Strategi itu kemudian diketahui sebagai rope-a-dope. Ali sengaja menempel pada tali ring agar pantulan tali membantu meredam sebagian tekanan pukulan Foreman. Dengan cara itu, ia tidak perlu menghabiskan tenaga untuk bergerak menghindar dan dapat bertahan dari rentetan pukulan mematikan.
Taktik tersebut memaksa Foreman terus menyerang tanpa henti hingga stamina lawan terkuras perlahan. Ali mengakui bahwa tidak semua pukulan bisa ia tangkis, tetapi kekuatan pukulan Foreman tampak menurun dari ronde ke ronde.
Ketika Foreman mulai kehabisan tenaga, Ali memprovokasi lawan agar menyerang lebih keras seraya menjaga mental dan fokus.
Memasuki ronde kedelapan, Ali melihat kesempatan menyerang. Setelah lama bertahan dan menunggu momen tepat, ia melepas kombinasi pukulan balik dengan cepat dan akurat ke arah Foreman.
Serangan itu menghantam tepat sasaran hingga Foreman roboh. wasit kemudian menghitung hingga 10 dan Foreman tidak lagi mampu berdiri. Seketika stadion bergemuruh karena Ali berhasil menumbangkan juara bertahan melalui taktik yang belum pernah terlihat sebelumnya.
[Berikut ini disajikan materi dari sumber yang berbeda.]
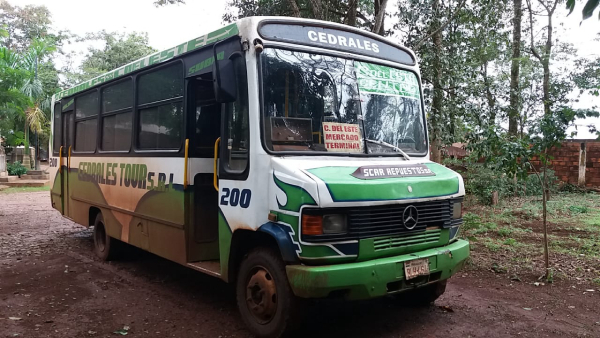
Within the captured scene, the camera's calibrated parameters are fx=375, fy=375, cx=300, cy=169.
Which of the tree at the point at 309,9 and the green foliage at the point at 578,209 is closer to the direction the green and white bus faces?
the green foliage

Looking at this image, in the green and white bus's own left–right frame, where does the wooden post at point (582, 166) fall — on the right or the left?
on its left

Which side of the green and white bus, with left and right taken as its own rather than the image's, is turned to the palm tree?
back

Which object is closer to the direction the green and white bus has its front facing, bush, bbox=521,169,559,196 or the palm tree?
the bush

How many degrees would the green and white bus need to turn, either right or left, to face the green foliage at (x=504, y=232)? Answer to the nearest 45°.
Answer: approximately 90° to its left

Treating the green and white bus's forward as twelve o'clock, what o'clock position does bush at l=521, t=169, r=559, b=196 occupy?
The bush is roughly at 9 o'clock from the green and white bus.

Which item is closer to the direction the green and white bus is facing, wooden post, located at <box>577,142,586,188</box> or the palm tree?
the wooden post

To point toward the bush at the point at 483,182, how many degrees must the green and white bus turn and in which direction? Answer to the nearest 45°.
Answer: approximately 90° to its left

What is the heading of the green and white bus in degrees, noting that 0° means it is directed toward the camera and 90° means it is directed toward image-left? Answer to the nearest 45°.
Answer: approximately 315°

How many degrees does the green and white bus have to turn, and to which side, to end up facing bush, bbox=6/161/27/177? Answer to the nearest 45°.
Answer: approximately 180°

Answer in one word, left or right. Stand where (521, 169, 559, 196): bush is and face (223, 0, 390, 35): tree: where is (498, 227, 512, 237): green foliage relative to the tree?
left
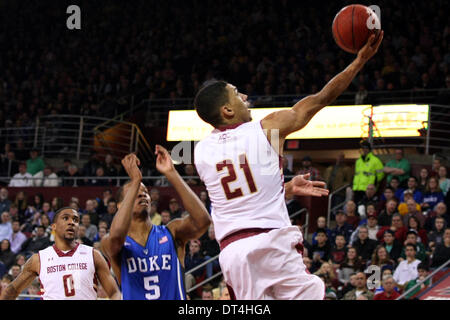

Kemenangan di Zaire bukan hanya penegasan bahwa Ali adalah salah satu petinju terhebat sepanjang masa, tetapi juga tonggak lahirnya rope-a-dope yang kemudian dipelajari banyak petinju dunia.
Strategi itu mengajarkan bahwa kekuatan pukulan bukan satu-satunya faktor dalam tinju, melainkan kecerdasan membaca ritme pertandingan dan kesabaran menunggu celah.
Hingga saat ini rope-a-dope tetap dianggap salah satu bentuk kecerdikan tertinggi dalam sejarah olahraga, lahir dari kepala seorang juara yang sudah lama diketahui: mampu bergerak seanggun kupu-kupu dan menyengat setajam lebah.